Chevron'un bölgede 20 yıldan fazla faaliyet gösterdiğini, daha önce bu bölgede iki kuyu açtığını, ancak potansiyel bulamadığını anlatan Johnson, yeni bir arama ile faaliyetleri artırmayı hedeflediklerini, bunun dışında Türkiye ile ticari ilişkilerin ötesinde sosyal sorumluluk çalışmalarında da yer aldıklarını söyledi. Johnson, "TPAO ile ortaklığımızdan gurur duyuyor ve bu ortaklığı geliştirmeyi amaçlıyoruz" dedi.

Akaryakıt intifa sözleşmeleri

Bu arada törene katılan Enerji Piyasası Düzenleme Kurumu (EPDK) Başkanı Hasan Köktaş da gazetecilerle sohbeti sırasında akaryakıt intifa sözleşmelerine ilişkin olarak 18 Eylülden itibaren Rekabet Kurumunun kararı üzerine dağıtıcı firmalar ile bayiler arasında yeni bir dönem başladığını ve şu ana kadar hiçbir sorun bulunmadığını ifade etti.
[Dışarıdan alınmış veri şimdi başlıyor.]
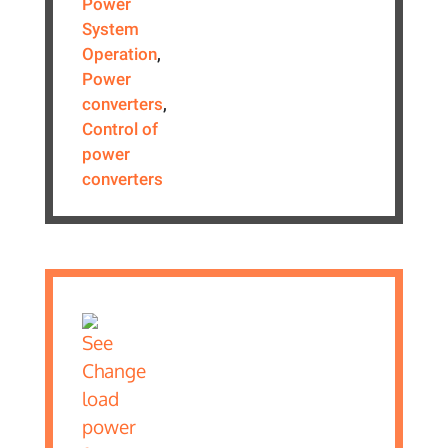
Power
System
Operation
,
Power
converters
,
Control of
power
converters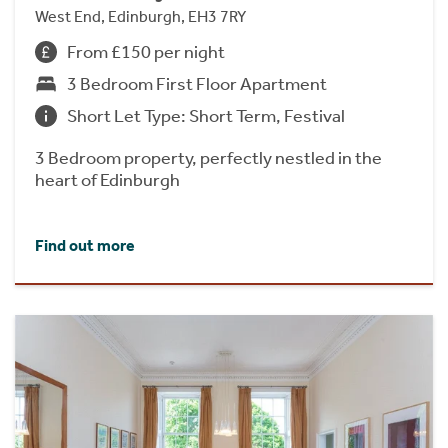
West End, Edinburgh, EH3 7RY
From £150 per night
3 Bedroom First Floor Apartment
Short Let Type: Short Term, Festival
3 Bedroom property, perfectly nestled in the
heart of Edinburgh
Find out more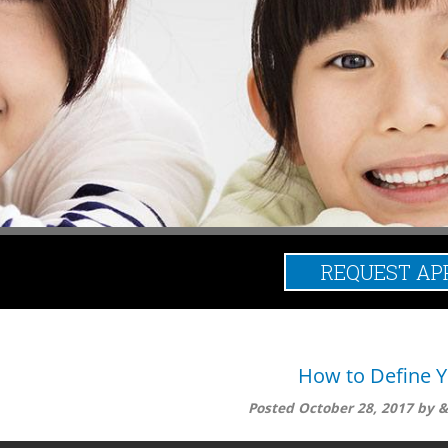
REQUEST AP
Posts Tagged:
How to Define Y
Posted
October 28, 2017
by
do to eliminate the pain is define it, which means to identify the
Köktaş, EPDK'ya hafta sonundan bugüne başvurular olduğunu ve bu kapsamda geçen cumartesiden pazartesi gününe kadar dağıtıcı firmasını değiştirip sözleşmesinde tadil yapan 340 başvuru sahibi olduğunu bildirdi.

Ürün tedariği konusunda da bir sorun bulunduğını belirten Köktaş, bir kısım bayinin dağıtıcı değiştireceğini, bunların ve sözleşmelerinde tadil yapmayanların sayısının daha sonra ortaya çıkacağını söyledi.

Anlaşmanın ardından taraflar günün anısı için getirdikleri hediyeleri birbirlerine sundular. Chevron temsilcisi Bakan Yıldız'a kapaklı bir kase sunarken Yıldız, "İnşallah bunun içi açılacak kuyudan gelecek petrol numunesi ile dolar" dedi.